= Isa bin Ibrahim Al Khalifa =

Bahraini soldier and politician

Sheikh Isa bin Ibrahim bin Mohammed bin Isa Al Khalifa (عيسى بن إبراهيم بن محمد بن عيسى آل خليفة, born in 1941 in Muharraq, Bahrain, died in 2010 in West Riffa, Bahrain) was a Bahraini soldier and politician.

==Biography==
He served in the Bahrain Defence Force but was best known for being Director-General of the General Organization for Pension Funds from August 1976 to April 2004. During his term, the administrative system was modernized, financial investments were developed, and actuarial bankruptcy was separated from the social insurance field.
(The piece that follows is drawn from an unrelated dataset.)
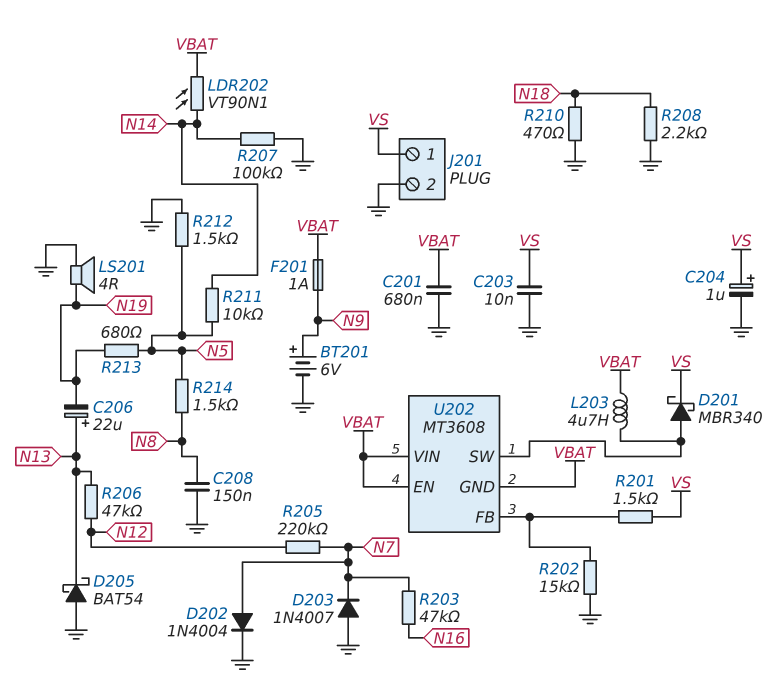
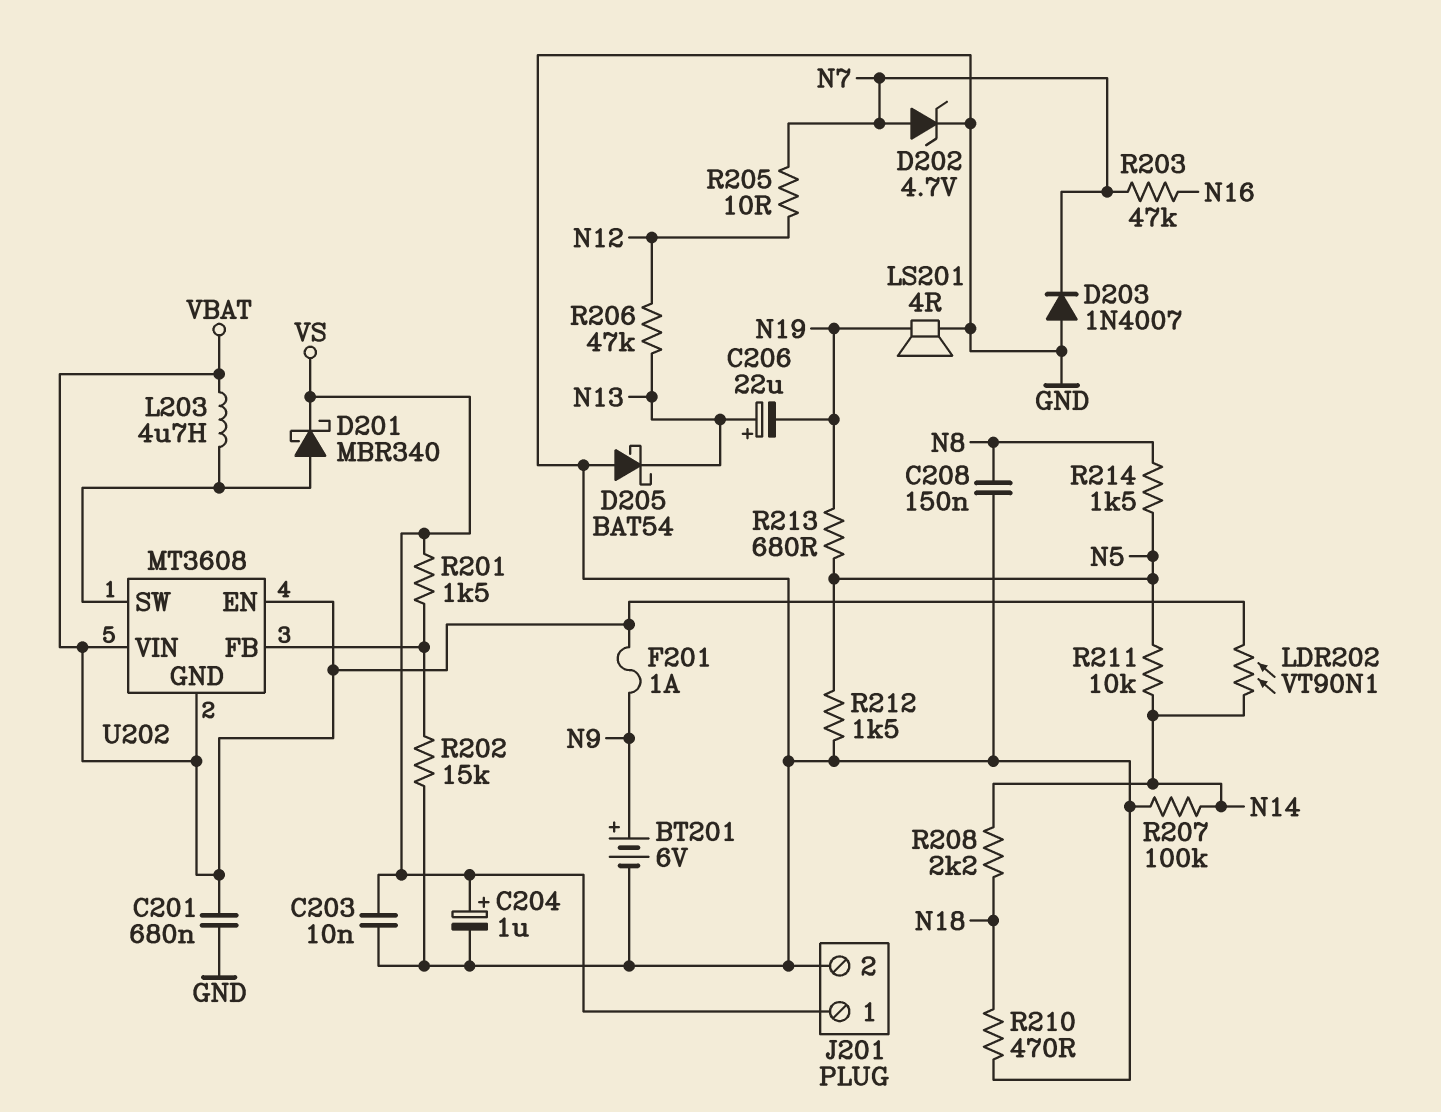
D202: diode 1N4004 (A N7, K GND) -> zener 4.7V (A N7, K GND)
R205: 220k (N7, N12) -> 10 (N7, N12)
R208: 2.2k (GND, N18) -> 2.2k (N14, N18)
He served from 1993 until his death on the board of directors of the House of Khalifa and as Advisor to the Crown Prince's Court from 2004 until his death.

==Awards==
In December 2000, he was awarded the Order of Sheikh Isa bin Salman Al Khalifa, First Class.

==Death==
He died on July 6, 2010, at the age of 69 and was buried in the Hunainiyah Cemetery in Riffa.

==Personal life==
He had four children: Ahmad, Salman, Hamad, and Ibrahim.

His sister, Sabika bint Ibrahim Al Khalifa, is the first wife of King Hamad bin Isa Al Khalifa.